I’m just trying to do some float2 vector maths (i.e. float2/float2) in a CUDA device program (compiling with NVRTCV), and getting:

no operator “/” matches these operands
operand types are: float2 / float2

Is there a function intrinsic instead of an operator for vector maths?

I know I could do:
make_float2(val1.x/val2.x,val1.y/val2.y)
But as a GPU programmer, that seems totally wrong as its going to waste the opportunity to use SIMD vector instructions.

There aren’t any SIMD intrinsics that operate on a quantity larger than 32 bits.

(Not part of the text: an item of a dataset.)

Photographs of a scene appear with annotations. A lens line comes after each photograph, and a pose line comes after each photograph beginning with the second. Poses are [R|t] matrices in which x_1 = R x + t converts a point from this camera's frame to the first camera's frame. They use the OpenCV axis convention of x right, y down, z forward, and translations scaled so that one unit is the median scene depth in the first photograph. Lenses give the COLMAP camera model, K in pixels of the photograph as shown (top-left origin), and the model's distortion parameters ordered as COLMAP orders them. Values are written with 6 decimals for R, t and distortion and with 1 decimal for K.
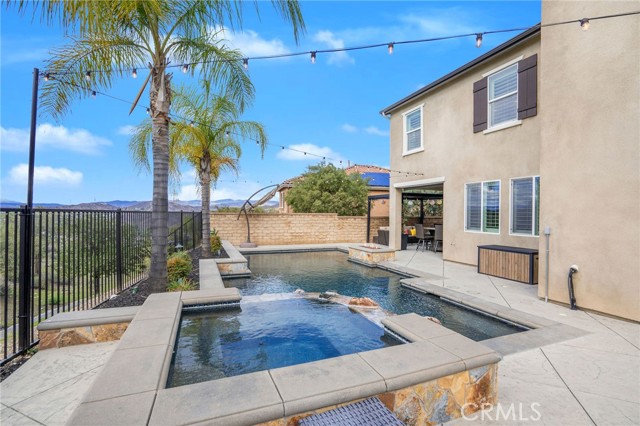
lens RADIAL K [[301.3, 0, 319.8], [0, 301.3, 210.7], [0, 0, 1]] dist [-0.038582, 0.011927]
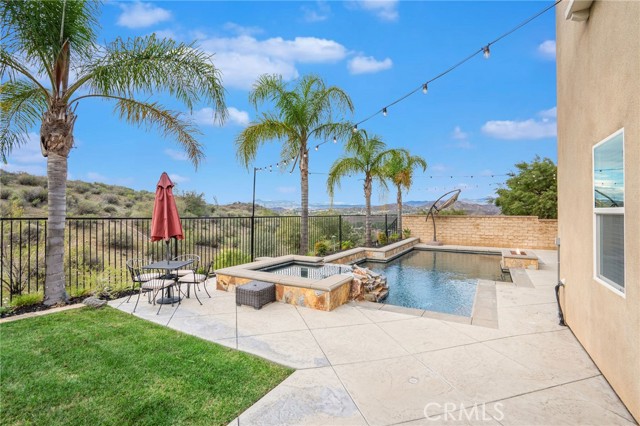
lens RADIAL K [[301.3, 0, 314.3], [0, 301.3, 210.0], [0, 0, 1]] dist [-0.038582, 0.011927]
pose [[0.613285, -0.007595, -0.789825, 0.429880], [0.008676, 0.999958, -0.002879, -0.015520], [0.789814, -0.005087, 0.613326, -0.081896]]
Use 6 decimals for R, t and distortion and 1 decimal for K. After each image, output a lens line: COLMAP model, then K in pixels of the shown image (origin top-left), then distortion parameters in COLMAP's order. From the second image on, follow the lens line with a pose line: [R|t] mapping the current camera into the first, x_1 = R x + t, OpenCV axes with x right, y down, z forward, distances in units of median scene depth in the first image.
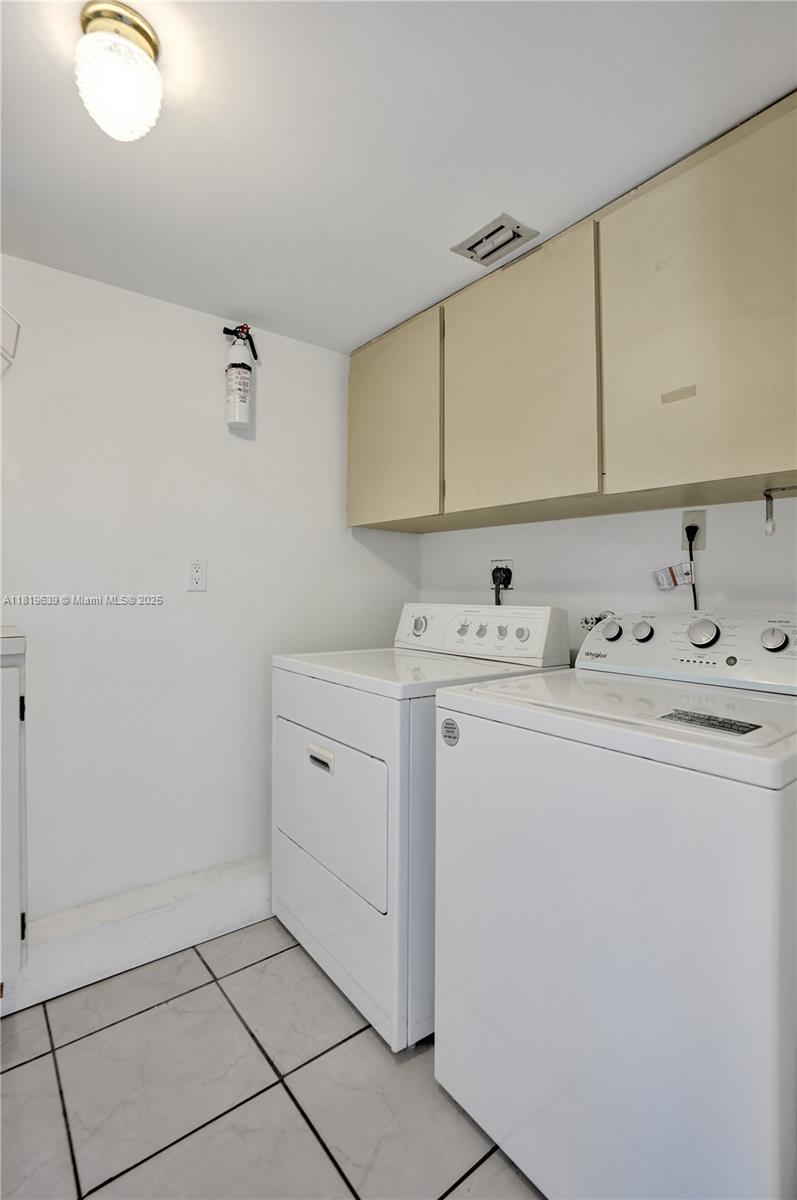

https://docs.nvidia.com/cuda/cuda-math-api/group__CUDA__MATH__INTRINSIC__SIMD.html#group__CUDA__MATH__INTRINSIC__SIMD

https://stackoverflow.com/questions/48345049/do-cuda-cores-have-vector-instructions/48345799#48345799

https://docs.nvidia.com/cuda/parallel-thread-execution/index.html#simd-video-instructions

That opportunity does not exist, as there are no SIMD vector instructions provided by the hardware that operate on pairs of ‘float’ operands. So nothing is being wasted with your current approach.

Ok, I see. Coming from years of writing vec3 operations in GLSL and OpenCL, it seemed surprising. I suppose given CUDA is aimed at more general purpose compute it makes sense.

Is that all NVIDIA hardware then? Because the code I’m writing is running on an NVIDIA Jetson TX1.

There is no support for float2 operations across the entire GPU range. The limited set of SIMD video instructions (sub-word size operation within a 32-bit register) introduced with the Kepler architecture was largely replaced with software emulations in subsequent architectures.

Some recent architectures have added a few instructions for operating on half2 data (which fits into a 32-bit register).

Classical wide explicit SIMD processing as it exists in CPUs is not a good match for GPUs. Using scalar instructions almost exclusively provides for flexible use of execution units and simplifies the hardware and the tool chain.